Не может быть, чтобы даже молодой Гоголь считал сорокалетнего человека старцем. По всей вероятности, он забыл, что дал отцу панночки всего сорок лет.
Известие Панаевой о богатстве Некрасова воспринимаешь все же как неожиданное.
Воспоминания И. Панаева о той же эпохе и тех же лицах написаны неизмеримо выше: по-мужски, по-писательски.
Однажды мне попала в руки книга Шеллера-Михайлова, какой-то роман из собрания сочинений этого писателя, изданный «Нивой». Я стал читать этот роман – некую историю о денежно-наследственной неудаче в среде не то чиновничьей, не то профессорской… Бойко написано, но ни следа очарования, магии. Свадьбы, векселя, интриги, вдовьи слезы, прожигающие жизнь сынки… И вдруг, перейдя к одной из очередных страниц, я почувствовал, как строчки тают перед моими глазами, как исчезает страница, исчезает книга, исчезает комната, и я вижу только то, что изображает автор. Я почти сам сижу на скамейке, под дождем и падающими листьями, как сидит тот, о ком говорит автор, и сам вижу, как идет ко мне грустная-грустная женщина, как видит ее тот, сидящий у автора на скамейке…
Книжка Шеллера-Михайлова была по ошибке сброшюрована с несколькими страницами того же «Нивского» издания сочинений Достоевского. Страницы были из «Идиота».
Я не знал, что читаю другого автора. Но я почти закричал:
– Что это? Боже мой, кто это пишет? Шеллер-Михайлов? Нет! Кто же?
И тут взгляд мой упал на вздрогнувшее в строчке имя Настасьи Филипповны… И вот еще раз оно в другом месте! Кажущееся лиловым имя, от которого то тут, то там вздрагивали строчки!
Колоссальна разница между рядовым и великим писателем!
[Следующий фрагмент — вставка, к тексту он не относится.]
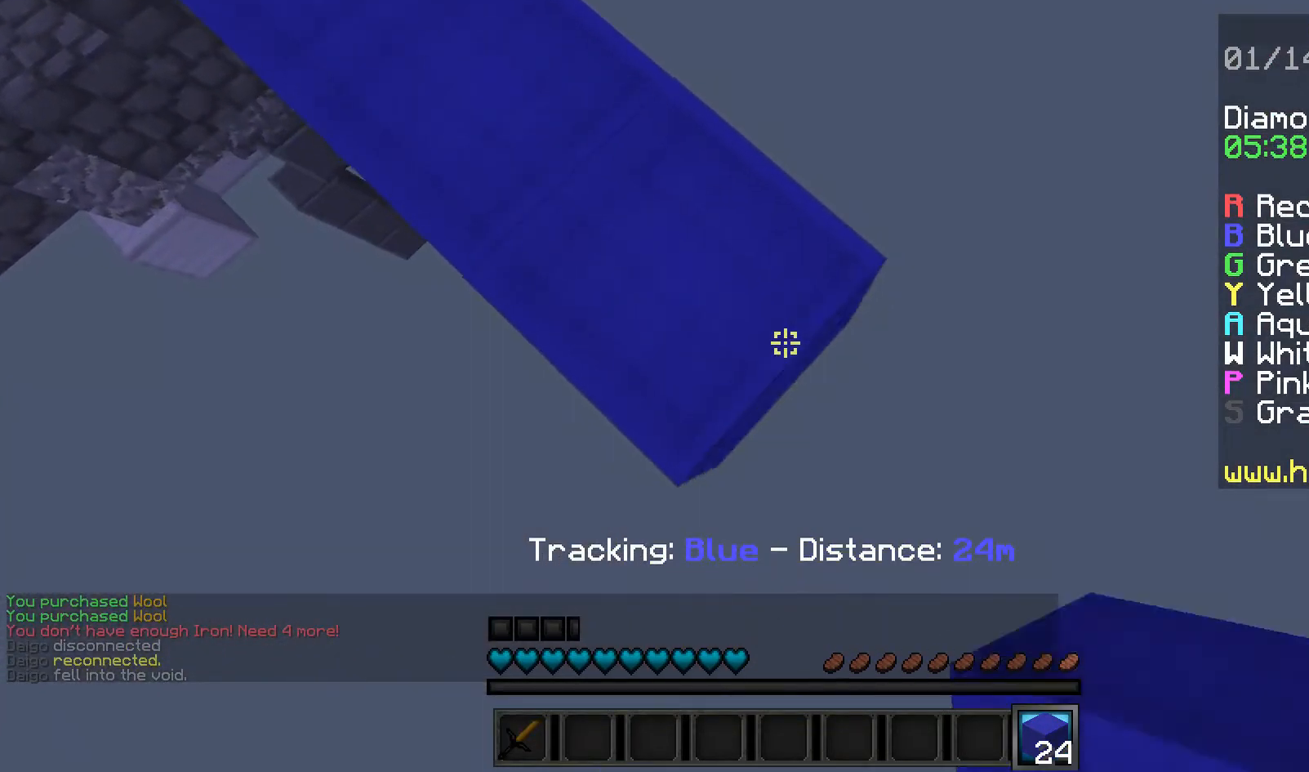
{"keys": ["d", "s"], "mouse": ["right"], "events": [[80, "mouse_right", "down"], [160, "mouse_right", "up"], [480, "mouse_right", "down"]]}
Иногда Рогожин мыслит не менее «по-барски», чем Мышкин. Купеческое, простонародное исчезает. Когда Мышкин рассказывает ему о «глазах», смотревших на него на вокзале, Рогожин спрашивает:
– Чьи же были глаза-то?
Уж очень это в соответствии с бредовым (в данном случае) мышлением Мышкина – «чьи глаза?».
Он не должен был здесь спрашивать. Поскольку это действительно он смотрел на князя на вокзале, то правильно было бы, если бы он промолчал: может, испугался бы.
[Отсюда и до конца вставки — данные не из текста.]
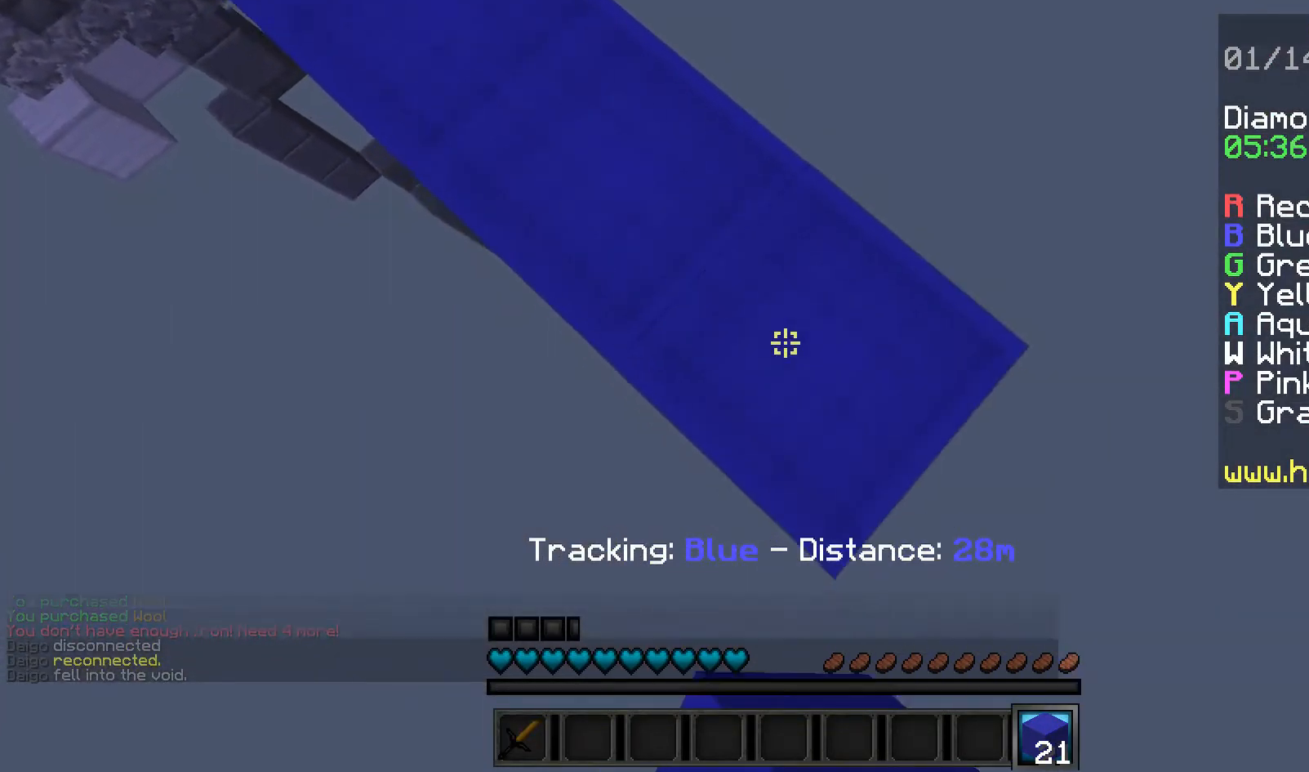
{"keys": ["d", "s"], "mouse": [], "events": [[320, "mouse_right", "down"], [360, "mouse_right", "up"]]}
Впрочем, великий художник всегда прав.
Между прочим, работая сейчас над репликами для той или иной сцены моей переделки, я иногда ухожу, если можно так выразиться, по строчке в сторону от того, как предложено Достоевским. Ухожу довольно далеко (мне в таких случаях кажется, что я добиваюсь большей театральной выразительности) и каждый раз, как бы ни думал, что ушел правильно, все же возвращаюсь обратно к покинутой строчке Достоевского. Он всегда оказывается более правым!
В парикмахерской Дома литераторов встретил человека, которого внешне знал давно и который оказался тем самым заместителем директора Вахтанговского театра, от чьего имени я и получил письмо. Сказал, что Ремизова приехала и что в отношении «Идиота», насколько он знает, все остается по-прежнему.
Сегодня, значит, должны быть от Ремизовой сведения.
Если дело завяжется, придется достать «Идиота» и быстро прочесть. Достану у Казакевича.
В дневниках, задуманных специально для того, чтобы из них получилось нечто такое, что будет вскоре печататься и представит для читателя интерес, есть что-то глуповатое.